- Lifestyle & Sports
- 21 Jul 14
After weeks of high drama, the tournament of tournaments is almost over. So how are we going to survive the interminable wait until the next one?
So how are you all planning to survive the next four years? Like all the best holidays, the World Cup has been slightly overshadowed throughout by the agonising awareness that it will eventually finish, and will do so when you’re least ready to wave goodbye.
Already, the blissful nirvana of three matches a day is just a distant memory. There are now only three games left (the third-placed play-off doesn’t count) and, by the time you read this, there will be only one. And after that, no football whatsoever. Sure, it won’t exactly be an endless wait (one month) for club action to swing into life again, but let’s not kid ourselves that it comes remotely close to the magic, colour and suspense provided by a World Cup. I caught a horrifying glimpse of Foul Play’s bleak future the other night when, Wimbledon highlights having finished, BBC2 were attempting to entertain us with RUGBY FUCKING LEAGUE. A very swift flick over to Sky Sports left me staring in disbelief at the following menu:
Sky Sports 1: Premier League Darts from Brighton
SS2: Twenty20 Cricket
SS3: Grapple Greats
SS4: Super League Backchat
I have seen the future, and brother, it is murder.
Advertisement
But back to the things that really matter: who will win the ultimate prize? At the time of writing, I can’t separate our four semi-finalists with a slide-rule, and though hindsight makes fools of us all, it’s highly likely that you’ve just witnessed two knife-edge encounters, going all the way to extra time and penalties. In the interests of posterity, I will state my suspicion that some almighty sort of voodoo will be needed to stop Brazil from fulfilling their destiny of a home final by hook or by crook, probably with a scrambled, vaguely accidental goal which ricochets off Fred’s arse in stoppage-time.
As I write, they are down to the bare bones. Neymar’s injury against Colombia was an almighty shame for the tournament (despite the fact that Brazil were by far the greater aggressors on the day) and though the Chelsea pairing of Oscar and Willian have the capacity to inflict serious damage, there seems little point in disputing that the German line-up is vastly superior. My hunch is that it won’t have mattered.

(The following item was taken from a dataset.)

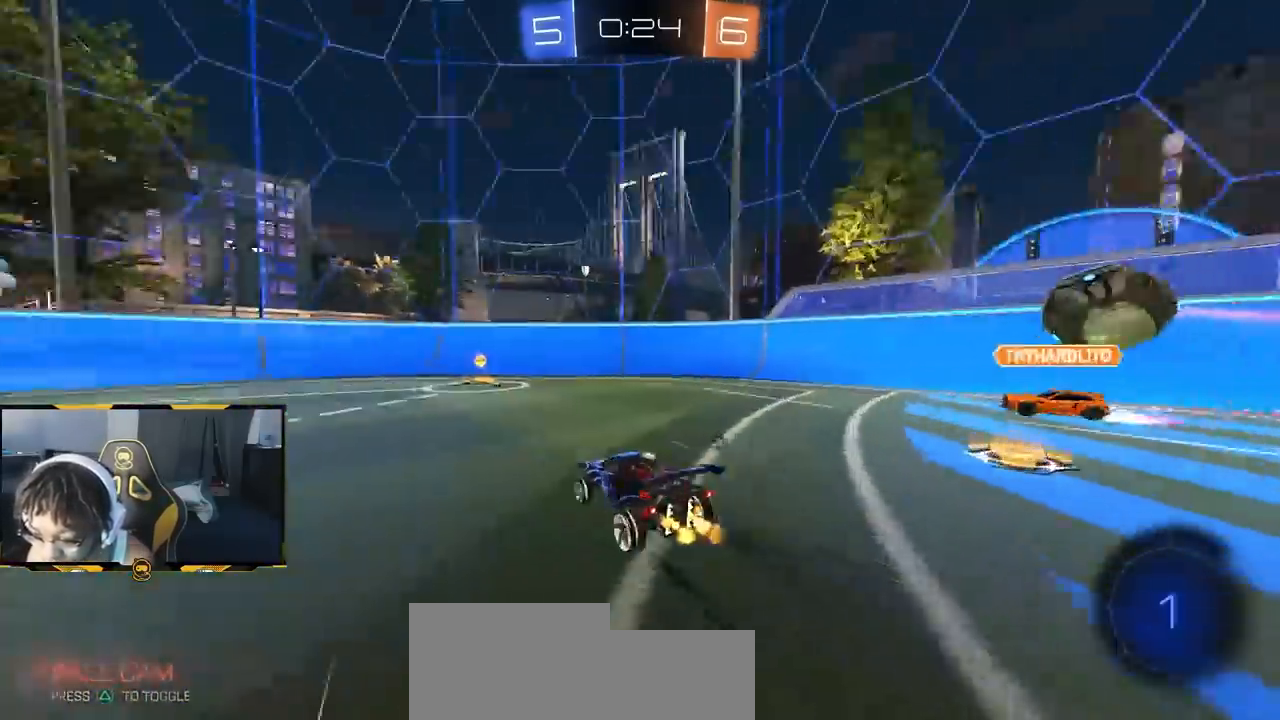
{"buttons": ["R1", "R2"], "left_stick": "center", "right_stick": "center", "events": [[167, "left_stick", "right"], [233, "left_stick", "center"], [500, "R1", "down"]]}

The cast of strikers — to wit, Jo, Fred and Hulk — aren’t names to stand alongside the hallowed likes of Rivelino, Zico, Pele, Ronaldinho and their illustrious predecessors. Still, our old pal Eamon Dunphy was surely way off the mark with his observation that the team were ‘useless’ and had only qualified by virtue of beating Colombia’s ‘headless chickens’. True, Brazil could very easily have been eliminated by either Chile or Colombia, but the point is that they found a way to win against two excellent sides. David Luiz’s sensational thunderbolt free-kick would have been salivated over had it come from the boot of a Pirlo, Gerrard or Ronaldo, while a re-run of the Chile game demonstrates that the hosts made much the greater effort to win in extra-time and, on that basis, deserved to progress. The team is populated by grafters rather than great entertainers, and in terms of overall talent they are the weakest of the semi-finalists, but to dismiss them as an international version of Tony Pulis-era Stoke is stretching it.
The Colombia affair brought down the curtain on Foul Play’s hopes of pulling off another bank job at 40/1, a fact which may not have been lost on those of you who followed my gambling recommendations of last issue. The bets didn’t quite work out, with Algeria dead-heating for Best African Team and the rest falling by the wayside. It will probably be no consolation to anyone that I am (very narrowly) in profit after three-and-a-half weeks’ combat, almost entirely thanks to the mighty James Rodriguez storming his way to the Golden Boot at 33/1 (assuming that Messrs. Messi, Muller, Robben and van Persie haven’t managed to outstrip him by the time you read this). The winnings (again, assuming they materialise) just about exceed the losses from a campaign of gruelling intensity, but any mistakes can surely be blamed on the stifling heat and sapping humidity. Ahem.
Foul Play spent six extremely relaxed days during the group stages in sunny Amsterdam, and had a ringside seat for a nation’s collective nervous breakdown as Holland were put through the emotional wringer by the plucky Aussies in a match of many twists and turns. The Dutch have a reputation as calm, cerebral types, but you wouldn’t have known it from the reaction of the Oranje masses, roaring and gesticulating and generally going every bit as ballistic as the Irish are wont to. They made it through a vicious first-round group which claimed the bloodied corpse of reigning champions Spain, my pre-tournament tip for glory, while my initial Golden Boot selection (Cristiano Ronaldo) also limped out in round one, accompanied by our neighbours In-ger-land, who mustered a grand total of one point from three games, confirming the suspicion that football in these islands, Premiership riches notwithstanding, is probably at an all-time low.
At previous World Cups, you could look on and make a plausible theoretical case that Ireland might have prospered. This time, no-one in their right minds could cling to the delusion that Ireland would have brought anything whatsoever to these Finals apart from comic relief. Our 5-1 friendly defeat to Portugal, mere days before the same foes collapsed and sank without a trace 4-0 against Germany, offered a frighteningly graphic illustration of just how far behind the pace we are. We are in better hands now than we were two years ago, but the gap that needs to be bridged is a vast one.
The four semi-finalists have been, not coincidentally, the four best teams (with Colombia, Chile and arguably Mexico probably the most impressive of the rest after playing some brilliant, enterprising, fearless stuff). Again at the mercy of events, I’m sitting so firmly on the fence for Holland-Argentina that I intend to back extra-time and a penalty shoot-out, though with a gun to the head I’d probably opt for Messi to conjure up a moment of magic to make the difference. If I am right, this leaves us staring at the vista of a Brazil-Argentina final, about which little more needs to be said. The dream Final? The ultimate, one-for-the-ages showdown? Maradona’s rightful heir taking on the nation more closely identified with The Beautiful Game than any other? All of those things, and more. It is a prospect for which the term ‘mouth-watering’ was invented. But, should the gods have delivered us Holland-Germany, I’ll be more than happy with that too.
I will of course lavish all due attention upon the All-Ireland Hurling and Football Championships next issue, and may even assess the current state of the Airtricity League, but right now, there is no way on earth you want to read about anything other than the World Cup. Enjoy the Final, comrades.